→ Task goal
The lines you return should be those containing the string "that", taken from the data below.
:: Data excerpts ::
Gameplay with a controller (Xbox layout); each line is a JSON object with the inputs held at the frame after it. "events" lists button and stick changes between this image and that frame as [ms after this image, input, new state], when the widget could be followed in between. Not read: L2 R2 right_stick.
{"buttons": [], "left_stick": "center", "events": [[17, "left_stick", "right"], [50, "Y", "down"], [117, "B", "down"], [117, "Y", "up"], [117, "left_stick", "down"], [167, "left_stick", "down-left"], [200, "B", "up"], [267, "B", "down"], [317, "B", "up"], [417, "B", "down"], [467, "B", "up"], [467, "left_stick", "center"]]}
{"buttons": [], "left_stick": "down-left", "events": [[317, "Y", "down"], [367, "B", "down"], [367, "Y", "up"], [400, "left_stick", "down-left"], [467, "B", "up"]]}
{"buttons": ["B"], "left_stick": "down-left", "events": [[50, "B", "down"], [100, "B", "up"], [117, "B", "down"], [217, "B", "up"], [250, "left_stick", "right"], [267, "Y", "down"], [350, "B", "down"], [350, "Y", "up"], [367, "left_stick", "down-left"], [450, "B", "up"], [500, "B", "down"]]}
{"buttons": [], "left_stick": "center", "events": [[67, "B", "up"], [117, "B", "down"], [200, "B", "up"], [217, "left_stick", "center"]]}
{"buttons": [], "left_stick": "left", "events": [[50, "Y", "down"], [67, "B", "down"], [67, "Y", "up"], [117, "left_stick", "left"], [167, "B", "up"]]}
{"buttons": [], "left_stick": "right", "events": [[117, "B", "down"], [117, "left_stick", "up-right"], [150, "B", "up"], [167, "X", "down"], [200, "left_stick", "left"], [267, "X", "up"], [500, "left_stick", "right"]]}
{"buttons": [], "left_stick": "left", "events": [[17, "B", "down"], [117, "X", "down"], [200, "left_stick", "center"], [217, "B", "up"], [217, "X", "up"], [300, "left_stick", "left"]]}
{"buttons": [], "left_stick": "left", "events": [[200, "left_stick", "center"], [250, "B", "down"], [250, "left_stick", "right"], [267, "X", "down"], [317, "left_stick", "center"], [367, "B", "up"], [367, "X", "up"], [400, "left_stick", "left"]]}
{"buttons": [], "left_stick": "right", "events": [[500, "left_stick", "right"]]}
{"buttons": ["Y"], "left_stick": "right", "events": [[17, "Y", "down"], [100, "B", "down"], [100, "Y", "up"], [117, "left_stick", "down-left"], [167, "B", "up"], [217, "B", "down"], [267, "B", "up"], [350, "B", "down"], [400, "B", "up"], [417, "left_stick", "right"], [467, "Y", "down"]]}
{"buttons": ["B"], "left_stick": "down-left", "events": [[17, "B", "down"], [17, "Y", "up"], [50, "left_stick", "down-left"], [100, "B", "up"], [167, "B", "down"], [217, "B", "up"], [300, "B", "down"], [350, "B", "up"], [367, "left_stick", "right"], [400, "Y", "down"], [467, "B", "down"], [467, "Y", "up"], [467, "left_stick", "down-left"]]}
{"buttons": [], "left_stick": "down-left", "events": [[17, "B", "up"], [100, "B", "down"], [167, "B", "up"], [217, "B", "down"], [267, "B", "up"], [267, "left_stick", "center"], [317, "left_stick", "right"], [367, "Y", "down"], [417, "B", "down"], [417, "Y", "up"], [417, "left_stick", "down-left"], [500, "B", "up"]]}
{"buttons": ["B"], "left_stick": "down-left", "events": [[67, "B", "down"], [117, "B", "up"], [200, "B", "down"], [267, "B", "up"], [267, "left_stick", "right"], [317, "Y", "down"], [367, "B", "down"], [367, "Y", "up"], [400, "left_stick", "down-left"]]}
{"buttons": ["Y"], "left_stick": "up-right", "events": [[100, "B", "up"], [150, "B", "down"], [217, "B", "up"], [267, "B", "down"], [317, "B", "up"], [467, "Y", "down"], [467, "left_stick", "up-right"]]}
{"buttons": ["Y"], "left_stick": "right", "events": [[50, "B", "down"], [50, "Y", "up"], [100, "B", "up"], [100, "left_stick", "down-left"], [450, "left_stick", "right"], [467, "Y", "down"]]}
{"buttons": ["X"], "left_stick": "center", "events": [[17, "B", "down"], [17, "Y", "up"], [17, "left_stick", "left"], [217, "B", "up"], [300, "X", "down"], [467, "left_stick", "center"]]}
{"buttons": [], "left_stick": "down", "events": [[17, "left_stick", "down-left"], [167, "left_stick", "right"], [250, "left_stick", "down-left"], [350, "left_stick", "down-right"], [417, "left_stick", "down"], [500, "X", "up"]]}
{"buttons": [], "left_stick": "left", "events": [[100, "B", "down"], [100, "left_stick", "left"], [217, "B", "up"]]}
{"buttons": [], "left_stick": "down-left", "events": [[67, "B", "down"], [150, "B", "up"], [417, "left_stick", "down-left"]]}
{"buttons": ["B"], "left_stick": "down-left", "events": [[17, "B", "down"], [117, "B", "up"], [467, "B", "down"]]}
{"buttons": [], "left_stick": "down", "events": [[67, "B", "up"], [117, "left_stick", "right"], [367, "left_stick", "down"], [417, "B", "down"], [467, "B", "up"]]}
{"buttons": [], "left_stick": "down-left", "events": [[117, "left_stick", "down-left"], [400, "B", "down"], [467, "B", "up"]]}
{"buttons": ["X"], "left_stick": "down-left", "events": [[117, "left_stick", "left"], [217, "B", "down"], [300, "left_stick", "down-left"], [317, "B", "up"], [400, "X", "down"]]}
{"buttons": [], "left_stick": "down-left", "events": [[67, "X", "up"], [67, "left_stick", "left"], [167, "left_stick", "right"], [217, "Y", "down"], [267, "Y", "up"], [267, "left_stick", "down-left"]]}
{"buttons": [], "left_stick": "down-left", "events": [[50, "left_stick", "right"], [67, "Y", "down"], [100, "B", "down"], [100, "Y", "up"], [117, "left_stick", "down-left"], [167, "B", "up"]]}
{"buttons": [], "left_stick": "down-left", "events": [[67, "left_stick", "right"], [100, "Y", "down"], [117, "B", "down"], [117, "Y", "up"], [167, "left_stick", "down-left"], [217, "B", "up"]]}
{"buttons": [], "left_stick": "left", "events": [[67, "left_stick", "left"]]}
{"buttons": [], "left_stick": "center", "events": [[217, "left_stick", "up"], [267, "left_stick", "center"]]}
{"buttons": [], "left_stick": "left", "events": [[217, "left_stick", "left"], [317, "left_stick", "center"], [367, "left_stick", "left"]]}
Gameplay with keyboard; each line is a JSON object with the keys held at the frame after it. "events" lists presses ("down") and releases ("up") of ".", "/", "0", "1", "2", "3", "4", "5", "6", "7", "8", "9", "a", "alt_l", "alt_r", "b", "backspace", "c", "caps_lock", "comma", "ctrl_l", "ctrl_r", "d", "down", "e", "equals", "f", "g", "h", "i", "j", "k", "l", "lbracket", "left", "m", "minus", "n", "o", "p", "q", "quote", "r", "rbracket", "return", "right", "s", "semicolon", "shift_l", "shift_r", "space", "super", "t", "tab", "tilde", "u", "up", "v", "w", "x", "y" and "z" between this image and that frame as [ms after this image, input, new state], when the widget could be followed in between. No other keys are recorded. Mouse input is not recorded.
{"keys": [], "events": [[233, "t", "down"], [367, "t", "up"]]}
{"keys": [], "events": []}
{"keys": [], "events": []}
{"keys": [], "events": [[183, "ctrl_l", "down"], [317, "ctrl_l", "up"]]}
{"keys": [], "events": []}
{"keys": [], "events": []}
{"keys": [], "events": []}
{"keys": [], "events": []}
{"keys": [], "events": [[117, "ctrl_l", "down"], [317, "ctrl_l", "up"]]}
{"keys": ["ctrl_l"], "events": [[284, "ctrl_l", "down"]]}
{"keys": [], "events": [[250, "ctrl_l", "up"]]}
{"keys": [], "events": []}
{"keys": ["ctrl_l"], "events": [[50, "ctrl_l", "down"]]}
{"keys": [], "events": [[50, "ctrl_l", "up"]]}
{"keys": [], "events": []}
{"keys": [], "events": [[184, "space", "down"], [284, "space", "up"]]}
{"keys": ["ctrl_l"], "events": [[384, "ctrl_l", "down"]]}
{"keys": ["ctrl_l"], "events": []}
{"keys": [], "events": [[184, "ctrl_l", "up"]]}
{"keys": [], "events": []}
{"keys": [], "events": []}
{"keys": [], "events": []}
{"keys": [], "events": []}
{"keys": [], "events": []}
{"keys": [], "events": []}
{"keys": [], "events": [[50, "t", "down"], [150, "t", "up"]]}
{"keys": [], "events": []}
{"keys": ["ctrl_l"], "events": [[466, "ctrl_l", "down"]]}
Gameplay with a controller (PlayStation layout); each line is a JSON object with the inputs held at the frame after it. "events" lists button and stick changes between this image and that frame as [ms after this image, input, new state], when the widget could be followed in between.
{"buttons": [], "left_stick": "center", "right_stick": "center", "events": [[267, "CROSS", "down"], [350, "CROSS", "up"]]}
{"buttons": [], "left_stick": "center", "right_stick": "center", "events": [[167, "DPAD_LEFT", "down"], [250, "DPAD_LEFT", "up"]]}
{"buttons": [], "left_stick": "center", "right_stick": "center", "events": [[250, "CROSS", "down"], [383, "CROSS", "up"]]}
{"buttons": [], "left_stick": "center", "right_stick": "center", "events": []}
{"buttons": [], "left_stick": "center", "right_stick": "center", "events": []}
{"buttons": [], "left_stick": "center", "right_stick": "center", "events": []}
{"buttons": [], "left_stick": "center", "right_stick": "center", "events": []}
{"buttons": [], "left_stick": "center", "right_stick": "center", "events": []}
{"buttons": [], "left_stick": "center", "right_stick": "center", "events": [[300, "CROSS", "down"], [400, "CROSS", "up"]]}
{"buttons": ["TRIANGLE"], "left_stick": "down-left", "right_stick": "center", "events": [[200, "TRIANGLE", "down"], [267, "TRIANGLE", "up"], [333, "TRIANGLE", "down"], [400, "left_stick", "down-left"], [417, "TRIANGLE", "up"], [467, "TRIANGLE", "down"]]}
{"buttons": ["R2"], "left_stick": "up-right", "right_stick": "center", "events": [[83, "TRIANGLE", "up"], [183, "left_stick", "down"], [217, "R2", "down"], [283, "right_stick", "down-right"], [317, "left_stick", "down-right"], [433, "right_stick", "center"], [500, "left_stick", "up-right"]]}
:::
→ Solved problem
Gameplay with a controller (Xbox layout); each line is a JSON object with the inputs held at the frame after it. "events" lists button and stick changes between this image and that frame as [ms after this image, input, new state], when the widget could be followed in between. Not read: L2 R2 right_stick.
Gameplay with keyboard; each line is a JSON object with the keys held at the frame after it. "events" lists presses ("down") and releases ("up") of ".", "/", "0", "1", "2", "3", "4", "5", "6", "7", "8", "9", "a", "alt_l", "alt_r", "b", "backspace", "c", "caps_lock", "comma", "ctrl_l", "ctrl_r", "d", "down", "e", "equals", "f", "g", "h", "i", "j", "k", "l", "lbracket", "left", "m", "minus", "n", "o", "p", "q", "quote", "r", "rbracket", "return", "right", "s", "semicolon", "shift_l", "shift_r", "space", "super", "t", "tab", "tilde", "u", "up", "v", "w", "x", "y" and "z" between this image and that frame as [ms after this image, input, new state], when the widget could be followed in between. No other keys are recorded. Mouse input is not recorded.
Gameplay with a controller (PlayStation layout); each line is a JSON object with the inputs held at the frame after it. "events" lists button and stick changes between this image and that frame as [ms after this image, input, new state], when the widget could be followed in between.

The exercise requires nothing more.